Norwegian Companies Fuel Growth in the American Heartland
Offering a combination of low living costs, business-friendly policies, top-notch universities, and a talented, highly innovative population, the American Heartland, a region comprised of states such as Indiana, Michigan, Wisconsin, and Ohio, has become an increasingly popular place to invest for a growing number of Norwegian companies.
One such company is DNV GL. The Oslo-based provider of risk management and quality assurance services to the maritime, oil and gas, healthcare, and power and renewables industries employs 145 people in two of Ohio’s largest cities, Cincinnati and Columbus.
“For us, access to talented professionals and good communications in a cost-effective environment are important factors in deciding where to establish our specialized laboratories. Columbus is attractive given the presence of The Ohio State University (OSU), which produces many excellent engineers and scientists with a desire to continue working in the local area after graduation,” notes Steven Sawhill, Director of US Government and Public Affairs for DNV GL.
“DNV GL has a special relationship with OSU – the company’s scientists serve as adjunct professors at the university, and OSU graduate students can conduct experiments at DNV GL’s laboratories when they require highly specialized equipment.

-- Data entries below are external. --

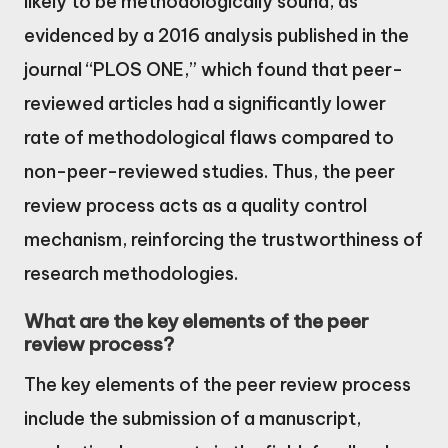
likely to be methodologically sound, as
evidenced by a 2016 analysis published in the
journal “PLOS ONE,” which found that peer-
reviewed articles had a significantly lower
rate of methodological flaws compared to
non-peer-reviewed studies. Thus, the peer
review process acts as a quality control
mechanism, reinforcing the trustworthiness of
research methodologies.
What are the key elements of the peer
review process?
The key elements of the peer review process
include the submission of a manuscript,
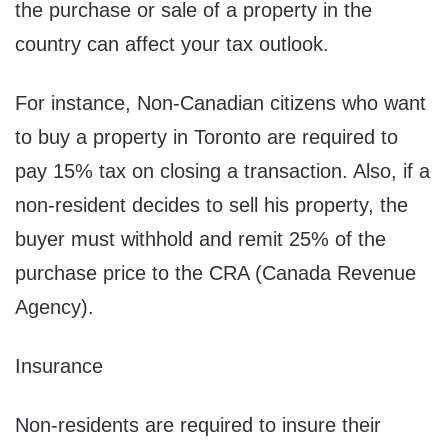
the purchase or sale of a property in the
country can affect your tax outlook.
For instance, Non-Canadian citizens who want
to buy a property in Toronto are required to
pay 15% tax on closing a transaction. Also, if a
non-resident decides to sell his property, the
buyer must withhold and remit 25% of the
purchase price to the CRA (Canada Revenue
Agency).
Insurance
Non-residents are required to insure their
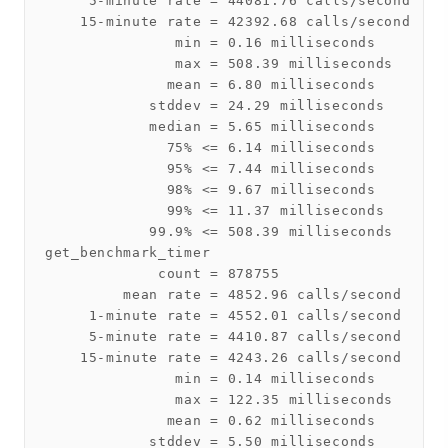
     5-minute rate = 44081.76 calls/second

    15-minute rate = 42392.68 calls/second

               min = 0.16 milliseconds

               max = 508.39 milliseconds

              mean = 6.80 milliseconds

            stddev = 24.29 milliseconds

            median = 5.65 milliseconds

              75% <= 6.14 milliseconds

              95% <= 7.44 milliseconds

              98% <= 9.67 milliseconds

              99% <= 11.37 milliseconds

            99.9% <= 508.39 milliseconds

get_benchmark_timer

             count = 878755

         mean rate = 4852.96 calls/second

     1-minute rate = 4552.01 calls/second

     5-minute rate = 4410.87 calls/second

    15-minute rate = 4243.26 calls/second

               min = 0.14 milliseconds

               max = 122.35 milliseconds

              mean = 0.62 milliseconds

            stddev = 5.50 milliseconds
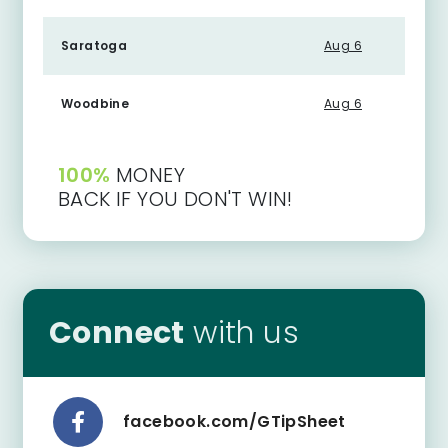
Saratoga
Aug 6
Woodbine
Aug 6
100%
MONEY
BACK IF YOU DON'T WIN!
Connect
with us
facebook.com/GTipSheet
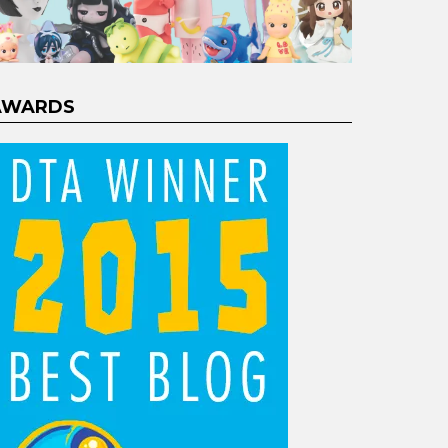
AWARDS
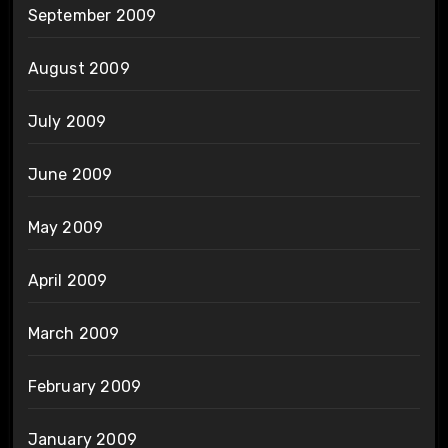
September 2009
August 2009
July 2009
June 2009
May 2009
April 2009
March 2009
February 2009
January 2009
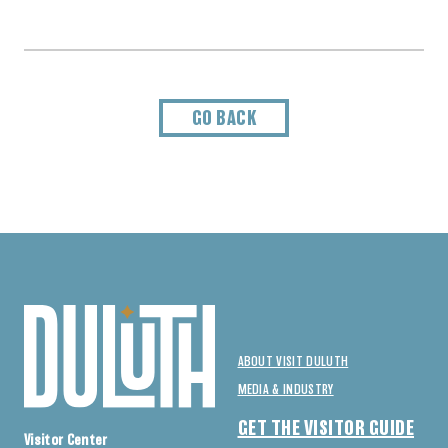
GO BACK
ABOUT VISIT DULUTH
MEDIA & INDUSTRY
GET THE VISITOR GUIDE
Visitor Center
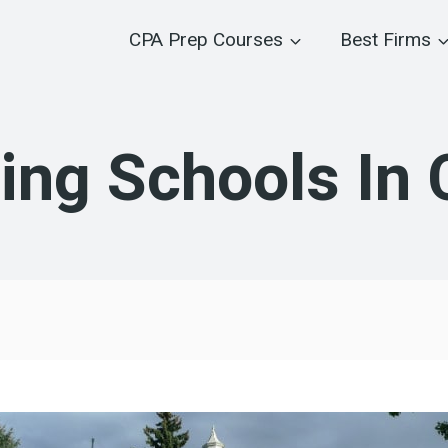
CPA Prep Courses
Best Firms
ing Schools In 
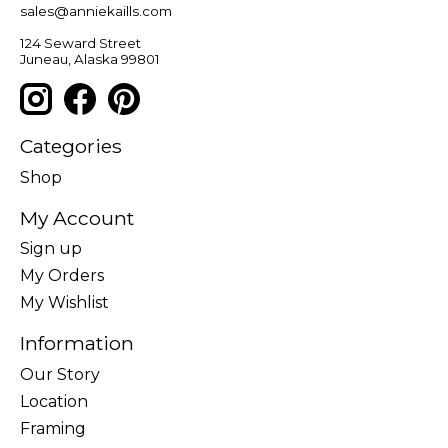
sales@anniekaills.com
124 Seward Street
Juneau, Alaska 99801
Categories
Shop
My Account
Sign up
My Orders
My Wishlist
Information
Our Story
Location
Framing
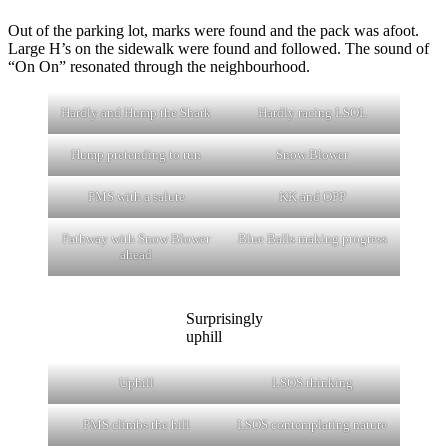
Out of the parking lot, marks were found and the pack was afoot.
Large H’s on the sidewalk were found and followed. The sound of
“On On” resonated through the neighbourhood.
Hardly and Hump the Shark
Hardly racing LSOL
Hump pretending to run
Snow Blower
PMS with a salute
KK and OPP
Pathway with Snow Blower
Blue Balls making progress
ahead
Surprisingly
uphill
Uphill
LSOS thinking
PMS climbs the hill
LSOS contemplating nature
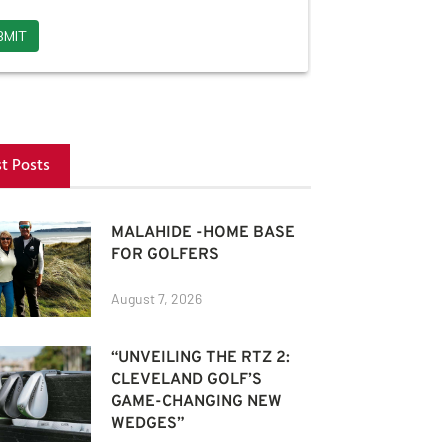
st Posts
MALAHIDE -HOME BASE
FOR GOLFERS
August 7, 2026
“UNVEILING THE RTZ 2:
CLEVELAND GOLF’S
GAME-CHANGING NEW
WEDGES”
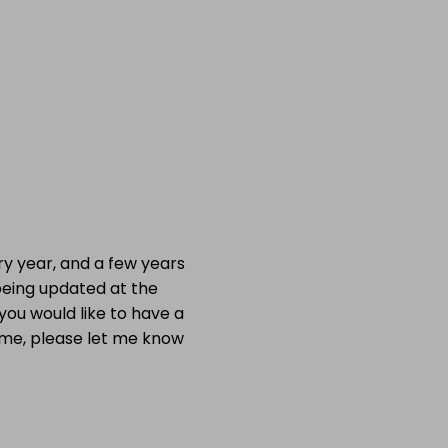
ry year, and a few years
being
updated at the
you would like to have a
time, please let me know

Columbus is also home to other excellent engineering and research institutes, including the Battelle Memorial Institute, the world’s largest private research and development foundation, providing yet another source for collaboration and interaction,” he concludes.
The company operates its state-of-the-art Materials and Corrosion Technology Center in the Columbus suburb of Dublin. Much of the Center’s work concerns the pipeline and oil & gas industry, but the Center’s wide range of competencies has opened the door for a diverse range of projects, including collaborative efforts with the US Navy, US Airforce, and the US Department of Energy.
Such projects require a high degree of technical competence, and nearly a quarter of the Center’s employees hold PhDs. Many more hold advanced degrees in various engineering and scientific fields, highlighting Ohio’s ability to cultivate the high-skill labor force necessary to support knowledge-intensive industries.
Map of the American Heartland. Photo: Wikipedia
Cincinnati, on the other hand, serves as the country headquarters for DNV GL Healthcare North America, which has become the United States’ second-largest hospital accreditation body, working with hospitals to mitigate risk, increase safety, and enhance effectiveness.
DNV GL’s Sawhill touts Cincinnati’s talent pool and central location when discussing the reasons the company chose to headquarter its national healthcare operations in the Queen City.
“Such work requires a broad geographic network of healthcare professionals employed to visit, survey, and work with hospitals across the country. Cincinnati is an excellent hub location for coordinating that sprawling network, as sixty-percent of the nation’s population lives within a one-hour flight or a one-day drive from Cincinnati.”
The contributions of Norwegian companies like DNV GL have not gone unnoticed by state officials in Ohio. In a quote provided to AmCham, Ohio Governor Mike DeWine commended Norwegian companies for their continued investment in Ohio’s economy, encouraging more companies to follow DNV GL’s lead and invest in the Buckeye State.
“Norwegian companies supply hundreds of jobs in Ohio, and we welcome additional investment. We appreciate the contributions of companies like DNV GL and encourage other Norwegian companies to benefit from Ohio’s strong business climate, world-class research institutions, and strategic location. Ohio is not only a great place to do business, it’s also a great place to live. We have abundant natural resources, a great quality of life, and a low cost of living.”